→ **What you will do**: Could you set down the listing below exactly and omit its images?

# # # # # # #

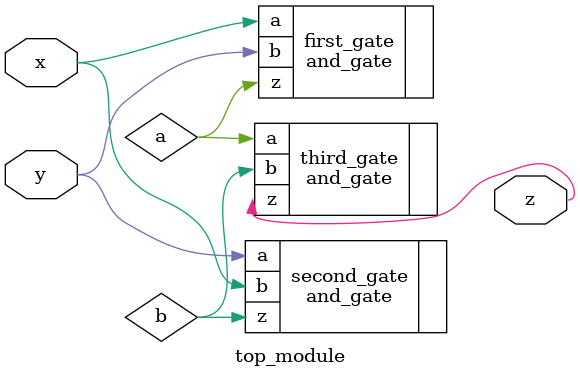
<source format=sv>
module top_module(
    input x,
    input y,
    output z);

    wire a;
    wire b;

    and_gate first_gate(
        .a(x),
        .b(y),
        .z(a)
    );

    and_gate second_gate(
        .a(y),
        .b(x),
        .z(b)
    );

    and_gate third_gate(
        .a(a),
        .b(b),
        .z(z)
    );
    
endmodule

</source>
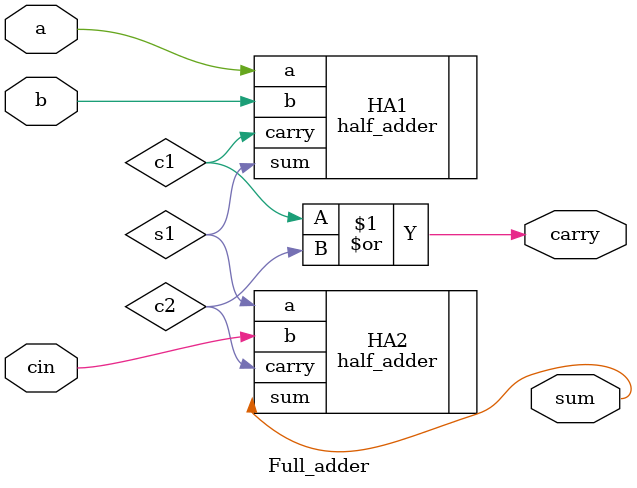
<source format=v>
module Full_adder(
    input a, 
    input b, 
    input cin,
    output sum, 
    output carry
    );

    // Declare intermediate wires
    wire s1;   // Sum output from the first half adder
    wire c1;   // Carry output from the first half adder
    wire c2;   // Carry output from the second half adder

    // Instantiate the first half adder
    half_adder HA1 (
        .a(a), 
        .b(b), 
        .sum(s1), 
        .carry(c1)
    );
    
    // Instantiate the second half adder
    half_adder HA2 (
        .a(s1), 
        .b(cin), 
        .sum(sum), 
        .carry(c2)
    );
    
    // Generate the final carry output
    assign carry = c1 | c2;

endmodule

</source>
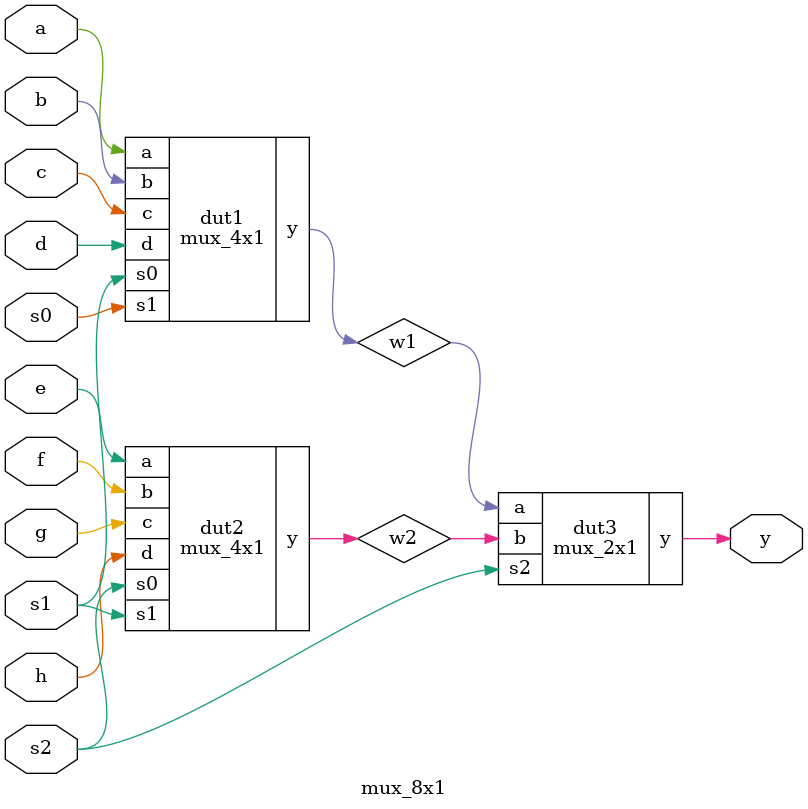
<source format=v>
module mux_4x1(input a,b,c,d,s1,s0,output reg y);
always@(*)
begin
case({s0,s1})
2'b00 :begin y=a; end
2'b01 :begin y=b; end
2'b10 :begin y=c; end
2'b11 :begin y=d; end
//default :begin y=1'bx; end
endcase
end
endmodule
module mux_2x1(input a,b,s2,output reg y);
always@(*)
begin
case(s2)
1'b0:begin y=a; end
1'b1: begin y=b; end
endcase
end
endmodule
module mux_8x1(input a,b,c,d,e,f,g,h,s0,s1,s2,output  y);
wire w1,w2;
mux_4x1 dut1(a,b,c,d,s0,s1,w1);
mux_4x1 dut2(e,f,g,h,s1,s2,w2);
mux_2x1 dut3(w1,w2,s2,y);
endmodule


</source>
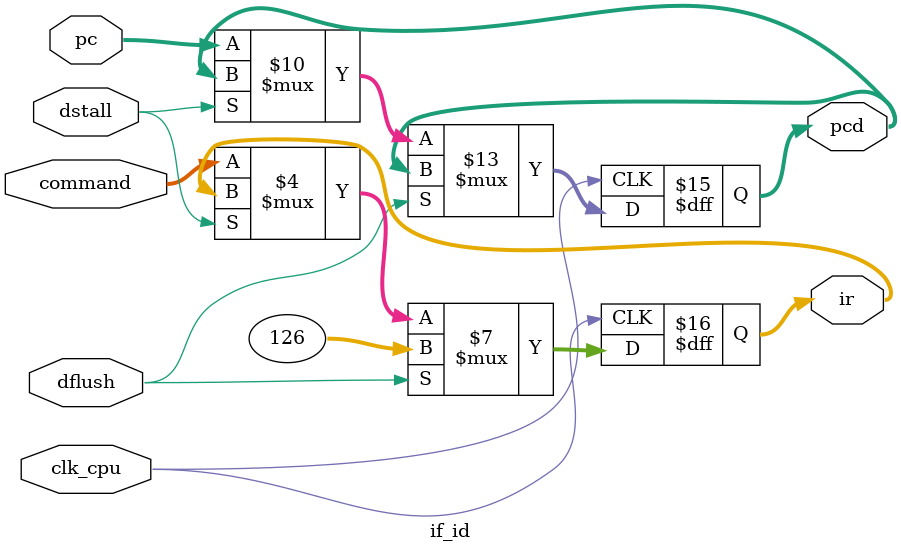
<source format=v>
`timescale 1ns / 1ps

module if_id(
input clk_cpu,dstall,dflush,
input[31:0] pc,
input[31:0] command,
output  reg[31:0] pcd,
output  reg[31:0] ir
    );
initial begin pcd<=32'h00003000;    end
always@(posedge clk_cpu)    begin
    if(dflush)  begin pcd<=pcd; ir<=32'h0000007e; end
    else    begin  if(dstall)  begin   pcd<=pcd;   ir<=ir; end
    else    begin   pcd<=pc;   ir<=command;    end  end
    end
endmodule

</source>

# # # # # # #

→ **Answer below**:
<source format=sv>
module top_module(
    input x,
    input y,
    output z);

    wire a;
    wire b;

    and_gate first_gate(
        .a(x),
        .b(y),
        .z(a)
    );

    and_gate second_gate(
        .a(y),
        .b(x),
        .z(b)
    );

    and_gate third_gate(
        .a(a),
        .b(b),
        .z(z)
    );
    
endmodule

</source>
<source format=v>
module Full_adder(
    input a, 
    input b, 
    input cin,
    output sum, 
    output carry
    );

    // Declare intermediate wires
    wire s1;   // Sum output from the first half adder
    wire c1;   // Carry output from the first half adder
    wire c2;   // Carry output from the second half adder

    // Instantiate the first half adder
    half_adder HA1 (
        .a(a), 
        .b(b), 
        .sum(s1), 
        .carry(c1)
    );
    
    // Instantiate the second half adder
    half_adder HA2 (
        .a(s1), 
        .b(cin), 
        .sum(sum), 
        .carry(c2)
    );
    
    // Generate the final carry output
    assign carry = c1 | c2;

endmodule

</source>
<source format=v>
module mux_4x1(input a,b,c,d,s1,s0,output reg y);
always@(*)
begin
case({s0,s1})
2'b00 :begin y=a; end
2'b01 :begin y=b; end
2'b10 :begin y=c; end
2'b11 :begin y=d; end
//default :begin y=1'bx; end
endcase
end
endmodule
module mux_2x1(input a,b,s2,output reg y);
always@(*)
begin
case(s2)
1'b0:begin y=a; end
1'b1: begin y=b; end
endcase
end
endmodule
module mux_8x1(input a,b,c,d,e,f,g,h,s0,s1,s2,output  y);
wire w1,w2;
mux_4x1 dut1(a,b,c,d,s0,s1,w1);
mux_4x1 dut2(e,f,g,h,s1,s2,w2);
mux_2x1 dut3(w1,w2,s2,y);
endmodule


</source>
<source format=v>
`timescale 1ns / 1ps

module if_id(
input clk_cpu,dstall,dflush,
input[31:0] pc,
input[31:0] command,
output  reg[31:0] pcd,
output  reg[31:0] ir
    );
initial begin pcd<=32'h00003000;    end
always@(posedge clk_cpu)    begin
    if(dflush)  begin pcd<=pcd; ir<=32'h0000007e; end
    else    begin  if(dstall)  begin   pcd<=pcd;   ir<=ir; end
    else    begin   pcd<=pc;   ir<=command;    end  end
    end
endmodule

</source>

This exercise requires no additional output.